Containerisation changed cargo handling so completely and so rapidly that the docks could not adapt. The equipment required for container ships needed space that the old dock configurations could not provide; the new facilities were built further east at Tilbury, and the upstream docks closed one by one through the 1960s and 1970s. By the 1980s, the Docklands were largely derelict. The dock workers who had made ends meet through petty and not-so-petty criminality — theft from uncontainerized cargo, smuggling, fencing — had already established what one source called 'centres of excellence for criminal practice.' Many of Britain's most accomplished criminals of the 20th century learned their trade in the Docklands, including those who later organized the Great Train Robbery, the Brink's-Mat robbery, the Hatton Garden heist, and the Tonbridge cash depot robbery. The same isolation that had created the close communities also created the conditions for professional crime.
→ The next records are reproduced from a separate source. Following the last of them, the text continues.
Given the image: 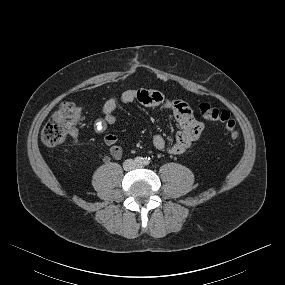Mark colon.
Masks as SVG:
<instances>
[{
    "label": "colon",
    "mask_w": 285,
    "mask_h": 285,
    "mask_svg": "<svg viewBox=\"0 0 285 285\" xmlns=\"http://www.w3.org/2000/svg\"><path fill=\"white\" fill-rule=\"evenodd\" d=\"M199 112L205 120L222 123L232 139L238 137L236 121L228 110L203 103L199 107ZM83 119L84 113L78 105L71 101L62 102L44 126L41 133L42 141L51 147L62 144L68 136L77 131Z\"/></svg>",
    "instance_id": "5ec220e1"
}]
</instances>
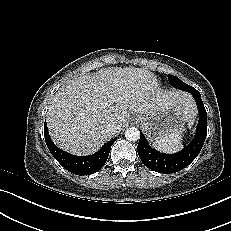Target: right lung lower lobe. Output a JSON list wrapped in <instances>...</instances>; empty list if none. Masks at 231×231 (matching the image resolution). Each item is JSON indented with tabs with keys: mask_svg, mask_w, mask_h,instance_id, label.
<instances>
[{
	"mask_svg": "<svg viewBox=\"0 0 231 231\" xmlns=\"http://www.w3.org/2000/svg\"><path fill=\"white\" fill-rule=\"evenodd\" d=\"M46 145L54 158L68 171L76 175H90L99 171L108 159L112 144L116 138L107 142L98 152L89 156H75L56 147L52 142L47 124H44Z\"/></svg>",
	"mask_w": 231,
	"mask_h": 231,
	"instance_id": "obj_1",
	"label": "right lung lower lobe"
}]
</instances>
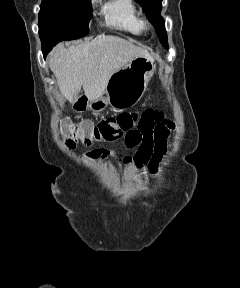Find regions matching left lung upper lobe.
Listing matches in <instances>:
<instances>
[{
    "label": "left lung upper lobe",
    "instance_id": "5c2ea615",
    "mask_svg": "<svg viewBox=\"0 0 240 288\" xmlns=\"http://www.w3.org/2000/svg\"><path fill=\"white\" fill-rule=\"evenodd\" d=\"M143 8L147 18L152 22L156 28V34L158 35L161 43L168 48L167 34L165 31V22L160 15L162 0H135Z\"/></svg>",
    "mask_w": 240,
    "mask_h": 288
}]
</instances>
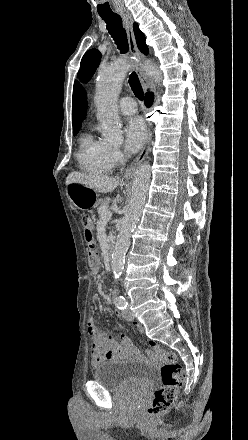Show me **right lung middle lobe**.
<instances>
[{
	"label": "right lung middle lobe",
	"instance_id": "right-lung-middle-lobe-1",
	"mask_svg": "<svg viewBox=\"0 0 248 440\" xmlns=\"http://www.w3.org/2000/svg\"><path fill=\"white\" fill-rule=\"evenodd\" d=\"M78 132H79V130H74L73 135L75 136Z\"/></svg>",
	"mask_w": 248,
	"mask_h": 440
}]
</instances>
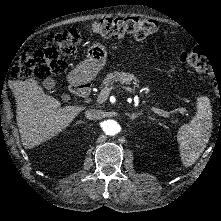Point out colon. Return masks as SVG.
<instances>
[{
  "label": "colon",
  "mask_w": 221,
  "mask_h": 221,
  "mask_svg": "<svg viewBox=\"0 0 221 221\" xmlns=\"http://www.w3.org/2000/svg\"><path fill=\"white\" fill-rule=\"evenodd\" d=\"M88 28L105 38L122 37L128 34L142 40L156 34L158 30L154 21L139 16L107 17L93 21ZM80 42L81 34L77 30L47 34L46 43L49 47L19 55L11 70V77L25 79L36 76L42 80H52L53 75L62 72L66 67L60 57L73 55ZM179 58L199 73H211L210 60L199 51H185Z\"/></svg>",
  "instance_id": "colon-1"
}]
</instances>
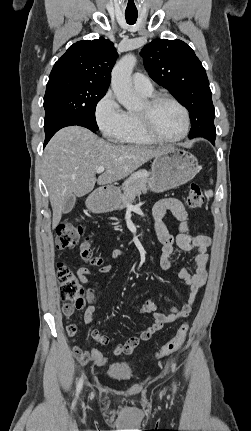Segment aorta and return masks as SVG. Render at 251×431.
Returning a JSON list of instances; mask_svg holds the SVG:
<instances>
[{"label": "aorta", "instance_id": "aorta-1", "mask_svg": "<svg viewBox=\"0 0 251 431\" xmlns=\"http://www.w3.org/2000/svg\"><path fill=\"white\" fill-rule=\"evenodd\" d=\"M136 64L133 54L123 56L114 66L111 73V87L120 104L127 110L139 107L140 101L134 95L131 83V73Z\"/></svg>", "mask_w": 251, "mask_h": 431}]
</instances>
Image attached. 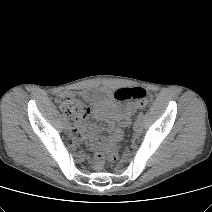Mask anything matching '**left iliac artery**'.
Masks as SVG:
<instances>
[{"label":"left iliac artery","instance_id":"left-iliac-artery-1","mask_svg":"<svg viewBox=\"0 0 212 212\" xmlns=\"http://www.w3.org/2000/svg\"><path fill=\"white\" fill-rule=\"evenodd\" d=\"M144 118V113L140 112L137 116V119L142 120Z\"/></svg>","mask_w":212,"mask_h":212}]
</instances>
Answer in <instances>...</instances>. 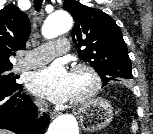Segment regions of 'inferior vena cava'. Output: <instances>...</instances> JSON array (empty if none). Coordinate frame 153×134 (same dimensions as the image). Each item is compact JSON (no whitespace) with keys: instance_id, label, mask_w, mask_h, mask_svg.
Returning <instances> with one entry per match:
<instances>
[{"instance_id":"1","label":"inferior vena cava","mask_w":153,"mask_h":134,"mask_svg":"<svg viewBox=\"0 0 153 134\" xmlns=\"http://www.w3.org/2000/svg\"><path fill=\"white\" fill-rule=\"evenodd\" d=\"M36 103V106L38 107L39 111L41 112L43 109V107L47 108L48 105L45 101H42V100H38L35 102Z\"/></svg>"}]
</instances>
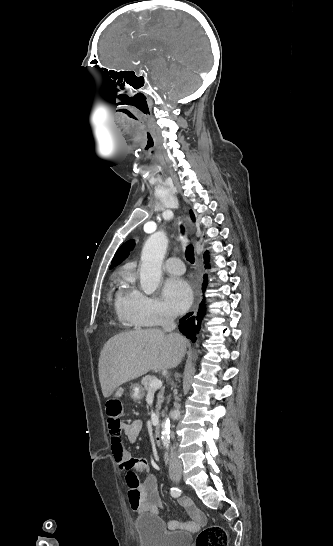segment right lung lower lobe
I'll list each match as a JSON object with an SVG mask.
<instances>
[{
    "instance_id": "1",
    "label": "right lung lower lobe",
    "mask_w": 333,
    "mask_h": 546,
    "mask_svg": "<svg viewBox=\"0 0 333 546\" xmlns=\"http://www.w3.org/2000/svg\"><path fill=\"white\" fill-rule=\"evenodd\" d=\"M208 252L204 253V262L205 265L208 267ZM207 286V275H204V282L202 284V292L205 291ZM205 305L204 300L200 303L198 312L196 315H193V312L187 313L184 317L180 319L179 329L180 331L190 340L195 342L196 340V334L200 330L201 321L203 319V316L205 315Z\"/></svg>"
}]
</instances>
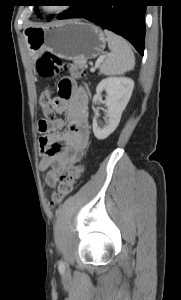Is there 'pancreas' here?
I'll use <instances>...</instances> for the list:
<instances>
[{
  "instance_id": "obj_1",
  "label": "pancreas",
  "mask_w": 181,
  "mask_h": 300,
  "mask_svg": "<svg viewBox=\"0 0 181 300\" xmlns=\"http://www.w3.org/2000/svg\"><path fill=\"white\" fill-rule=\"evenodd\" d=\"M75 65L82 67L84 64L80 61H74Z\"/></svg>"
}]
</instances>
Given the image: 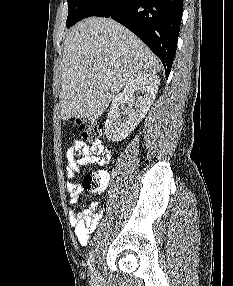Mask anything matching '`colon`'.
<instances>
[{"mask_svg": "<svg viewBox=\"0 0 233 286\" xmlns=\"http://www.w3.org/2000/svg\"><path fill=\"white\" fill-rule=\"evenodd\" d=\"M82 137L87 141L92 154L101 156L103 153L102 124L97 121H78ZM110 180L107 171L100 170L84 177L82 186L87 191L98 192L105 189Z\"/></svg>", "mask_w": 233, "mask_h": 286, "instance_id": "5ec220e1", "label": "colon"}]
</instances>
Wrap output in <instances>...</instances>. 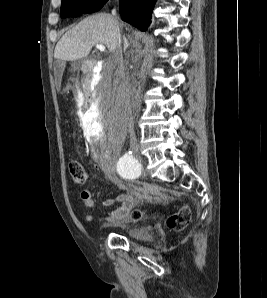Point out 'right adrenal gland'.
Returning a JSON list of instances; mask_svg holds the SVG:
<instances>
[{"mask_svg": "<svg viewBox=\"0 0 267 298\" xmlns=\"http://www.w3.org/2000/svg\"><path fill=\"white\" fill-rule=\"evenodd\" d=\"M123 41H124V51H126V49H127L128 46H129V42H128V40H127V38H126L125 35L123 36Z\"/></svg>", "mask_w": 267, "mask_h": 298, "instance_id": "obj_1", "label": "right adrenal gland"}]
</instances>
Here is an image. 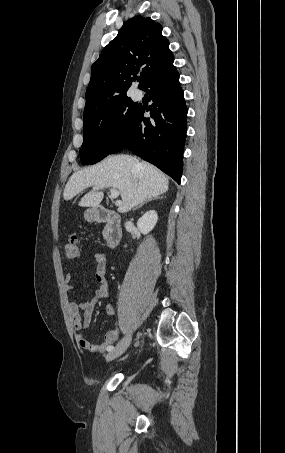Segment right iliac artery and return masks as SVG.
Masks as SVG:
<instances>
[{
    "mask_svg": "<svg viewBox=\"0 0 285 453\" xmlns=\"http://www.w3.org/2000/svg\"><path fill=\"white\" fill-rule=\"evenodd\" d=\"M112 349H114V347L110 346V347L107 348V351H111Z\"/></svg>",
    "mask_w": 285,
    "mask_h": 453,
    "instance_id": "1",
    "label": "right iliac artery"
}]
</instances>
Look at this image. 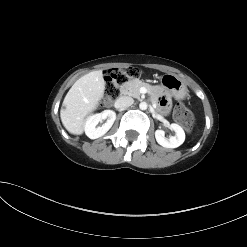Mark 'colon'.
Segmentation results:
<instances>
[{"label":"colon","mask_w":247,"mask_h":247,"mask_svg":"<svg viewBox=\"0 0 247 247\" xmlns=\"http://www.w3.org/2000/svg\"><path fill=\"white\" fill-rule=\"evenodd\" d=\"M139 70L134 67L116 68L110 71L106 77L104 100L114 101L120 93V86L130 79L136 78ZM175 119L187 130H191L194 124V117L191 111L182 103H178L174 111Z\"/></svg>","instance_id":"obj_1"}]
</instances>
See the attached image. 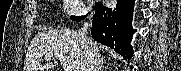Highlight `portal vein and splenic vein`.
I'll use <instances>...</instances> for the list:
<instances>
[{"label":"portal vein and splenic vein","instance_id":"18ae733b","mask_svg":"<svg viewBox=\"0 0 181 71\" xmlns=\"http://www.w3.org/2000/svg\"><path fill=\"white\" fill-rule=\"evenodd\" d=\"M49 57V56H47ZM56 58L59 59V61L61 62V65L63 66L65 71H71L68 66H67V62L65 60V58L62 55H58L56 54ZM48 60V59H47Z\"/></svg>","mask_w":181,"mask_h":71}]
</instances>
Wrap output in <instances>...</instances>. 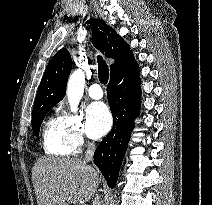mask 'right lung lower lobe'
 Returning a JSON list of instances; mask_svg holds the SVG:
<instances>
[{"label":"right lung lower lobe","mask_w":212,"mask_h":205,"mask_svg":"<svg viewBox=\"0 0 212 205\" xmlns=\"http://www.w3.org/2000/svg\"><path fill=\"white\" fill-rule=\"evenodd\" d=\"M140 84V72L136 60L110 75L107 93L114 124L113 129L99 143L94 153V163L111 188L115 187L134 128V119L140 112Z\"/></svg>","instance_id":"right-lung-lower-lobe-1"}]
</instances>
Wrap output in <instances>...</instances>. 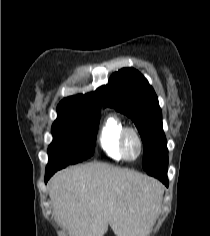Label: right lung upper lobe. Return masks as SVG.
I'll return each instance as SVG.
<instances>
[{
  "label": "right lung upper lobe",
  "mask_w": 210,
  "mask_h": 236,
  "mask_svg": "<svg viewBox=\"0 0 210 236\" xmlns=\"http://www.w3.org/2000/svg\"><path fill=\"white\" fill-rule=\"evenodd\" d=\"M103 87L98 88L95 92L85 95L79 94L63 99L57 107V110L71 112H86L101 110Z\"/></svg>",
  "instance_id": "1"
}]
</instances>
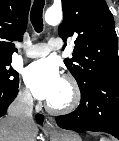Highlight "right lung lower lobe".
I'll list each match as a JSON object with an SVG mask.
<instances>
[{
    "label": "right lung lower lobe",
    "mask_w": 119,
    "mask_h": 141,
    "mask_svg": "<svg viewBox=\"0 0 119 141\" xmlns=\"http://www.w3.org/2000/svg\"><path fill=\"white\" fill-rule=\"evenodd\" d=\"M17 93H18V84L10 88L9 90L0 89V117H2L6 113L8 106L15 99ZM36 119L38 123H42L43 115L37 114Z\"/></svg>",
    "instance_id": "1"
}]
</instances>
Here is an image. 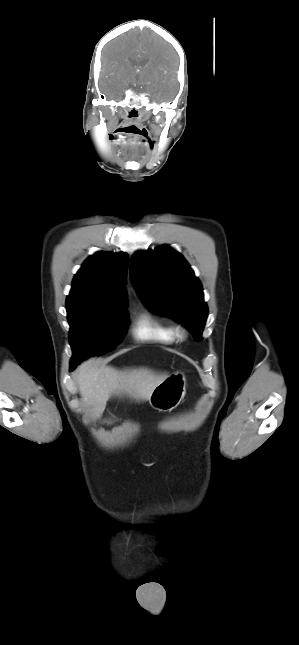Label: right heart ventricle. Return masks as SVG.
Masks as SVG:
<instances>
[{
	"label": "right heart ventricle",
	"mask_w": 299,
	"mask_h": 645,
	"mask_svg": "<svg viewBox=\"0 0 299 645\" xmlns=\"http://www.w3.org/2000/svg\"><path fill=\"white\" fill-rule=\"evenodd\" d=\"M132 335L137 341L170 344L174 342V328L162 321L148 309H142L135 317Z\"/></svg>",
	"instance_id": "1"
}]
</instances>
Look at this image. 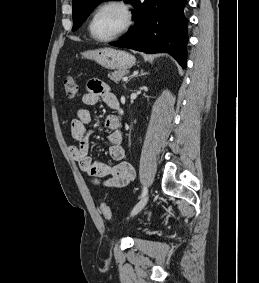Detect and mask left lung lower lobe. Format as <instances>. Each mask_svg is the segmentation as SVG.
<instances>
[{
	"label": "left lung lower lobe",
	"mask_w": 259,
	"mask_h": 283,
	"mask_svg": "<svg viewBox=\"0 0 259 283\" xmlns=\"http://www.w3.org/2000/svg\"><path fill=\"white\" fill-rule=\"evenodd\" d=\"M136 22L125 36L110 45L143 51L166 52L186 67V0H134Z\"/></svg>",
	"instance_id": "obj_1"
}]
</instances>
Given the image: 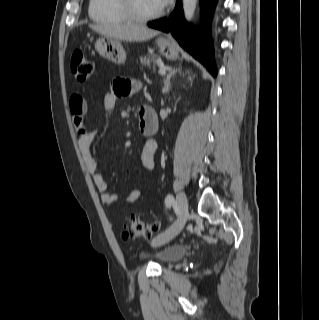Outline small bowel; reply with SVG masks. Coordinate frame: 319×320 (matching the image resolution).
I'll return each instance as SVG.
<instances>
[{
	"label": "small bowel",
	"mask_w": 319,
	"mask_h": 320,
	"mask_svg": "<svg viewBox=\"0 0 319 320\" xmlns=\"http://www.w3.org/2000/svg\"><path fill=\"white\" fill-rule=\"evenodd\" d=\"M141 89V84L138 81L128 78H116L113 82L112 91L104 94L102 98V107L106 112L114 109L118 98L127 97L137 93ZM143 108V107H142ZM141 108V109H142ZM69 109L72 114L73 123L78 133V147L81 152L84 164L87 170L92 174L93 181L100 192L102 202L111 206L117 200V195L108 190V185L103 176L98 171V163L91 152V146L97 135L96 130H88L84 124V114L86 104L83 97L79 94H74L69 101ZM158 145L156 141L148 139L145 141L141 154L140 162L147 170H152L155 167V157L157 154ZM141 196L139 189L131 190L124 198L126 203H134Z\"/></svg>",
	"instance_id": "obj_1"
}]
</instances>
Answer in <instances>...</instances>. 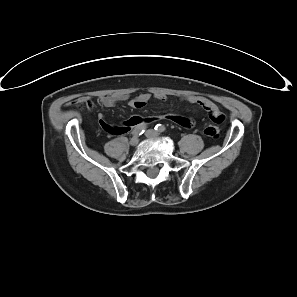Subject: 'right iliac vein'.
I'll return each instance as SVG.
<instances>
[{
  "label": "right iliac vein",
  "mask_w": 297,
  "mask_h": 297,
  "mask_svg": "<svg viewBox=\"0 0 297 297\" xmlns=\"http://www.w3.org/2000/svg\"><path fill=\"white\" fill-rule=\"evenodd\" d=\"M138 142H139V138H138V136H134V137H132L131 140H130V145H131V146H136V145L138 144Z\"/></svg>",
  "instance_id": "1"
}]
</instances>
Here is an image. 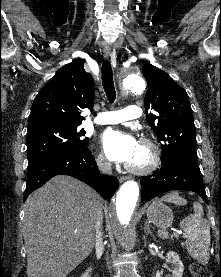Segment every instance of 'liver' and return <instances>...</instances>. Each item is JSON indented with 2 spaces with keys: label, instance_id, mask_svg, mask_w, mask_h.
<instances>
[{
  "label": "liver",
  "instance_id": "obj_1",
  "mask_svg": "<svg viewBox=\"0 0 221 277\" xmlns=\"http://www.w3.org/2000/svg\"><path fill=\"white\" fill-rule=\"evenodd\" d=\"M100 196L83 182L55 176L25 202L28 277H66L92 252Z\"/></svg>",
  "mask_w": 221,
  "mask_h": 277
}]
</instances>
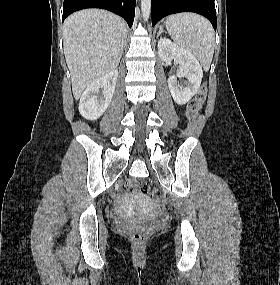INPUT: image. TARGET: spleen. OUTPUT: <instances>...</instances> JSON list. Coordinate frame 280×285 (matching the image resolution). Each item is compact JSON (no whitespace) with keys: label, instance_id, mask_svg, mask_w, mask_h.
Wrapping results in <instances>:
<instances>
[{"label":"spleen","instance_id":"1","mask_svg":"<svg viewBox=\"0 0 280 285\" xmlns=\"http://www.w3.org/2000/svg\"><path fill=\"white\" fill-rule=\"evenodd\" d=\"M165 25L175 43L209 70L215 46V33L209 21L193 13H180L169 16Z\"/></svg>","mask_w":280,"mask_h":285}]
</instances>
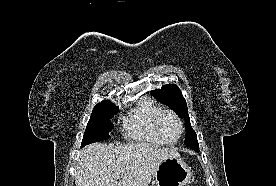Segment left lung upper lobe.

Regeneration and Its Costs

The London Docklands Development Corporation, established in 1981, began what became one of the largest urban regeneration projects anywhere in the world. Its first phase cost only £77 million — cheap because it reused derelict railway infrastructure and brownfield land. The LDDC also built the Docklands Light Railway, contributed to the development of London City Airport (which opened in October 1987 on the spine of the Royal Docks), and eventually saw the Jubilee line extended east in 1999 to serve Canada Water, Canary Wharf, and beyond. Canary Wharf emerged as one of Europe's biggest clusters of skyscrapers and a major extension of London's financial services district. But the regeneration also produced what became some of the most striking disparities visible anywhere in Britain: luxury executive apartments built immediately alongside run-down public housing estates, the old communities squeezed out by a property boom they could not participate in. In February 1996, an IRA bomb exploded at South Quay — ending an IRA ceasefire, killing two people, injuring forty, and causing an estimated £150 million of damage. The target was symbolic as much as strategic: the Docklands had become a symbol of Thatcher's Britain.

What the Docklands Became

The Docklands today are a study in layered time. The water has mostly stayed — many of the original docks survive as marinas or watersports centres — but almost everything else has changed. The towers of Canary Wharf dominate east London's skyline in a way that the warehouses they replaced never did. The Telehouse campus in the Docklands, which opened in 1990, became one of the world's leading internet exchange hubs, hosting the majority of the London Internet Exchange's peering traffic across more than 73,000 square metres of data centre space. A symphony orchestra, Docklands Sinfonia, formed in 2009 and based at St Anne's Limehouse, performs in a neighbourhood where dock workers once assembled in pubs waiting for work. The Surrey Commercial Docks are largely filled in. Large ships occasionally still visit the old docks, but all commercial traffic moved east long ago. The bargees, the lightermen, the deal porters famous for their acrobatic skills — they belong to a world that containerisation ended in less than a generation.

From the Air

London Docklands is located at approximately 51.505°N, 0.018°W in inner east London, spanning the boroughs of Tower Hamlets, Newham, Southwark, Lewisham, and Greenwich. From the air, the area is dramatically visible: the cluster of Canary Wharf skyscrapers rises prominently from the Isle of Dogs, surrounded by the distinctive rectangular geometry of the old dock basins, many still filled with water. London City Airport (IATA: LCY) sits within the Royal Docks at 51.504°N, 0.055°E — aircraft on approach to LCY pass directly over the area. Recommended viewing altitude: 1,000–3,000 feet for the full extent.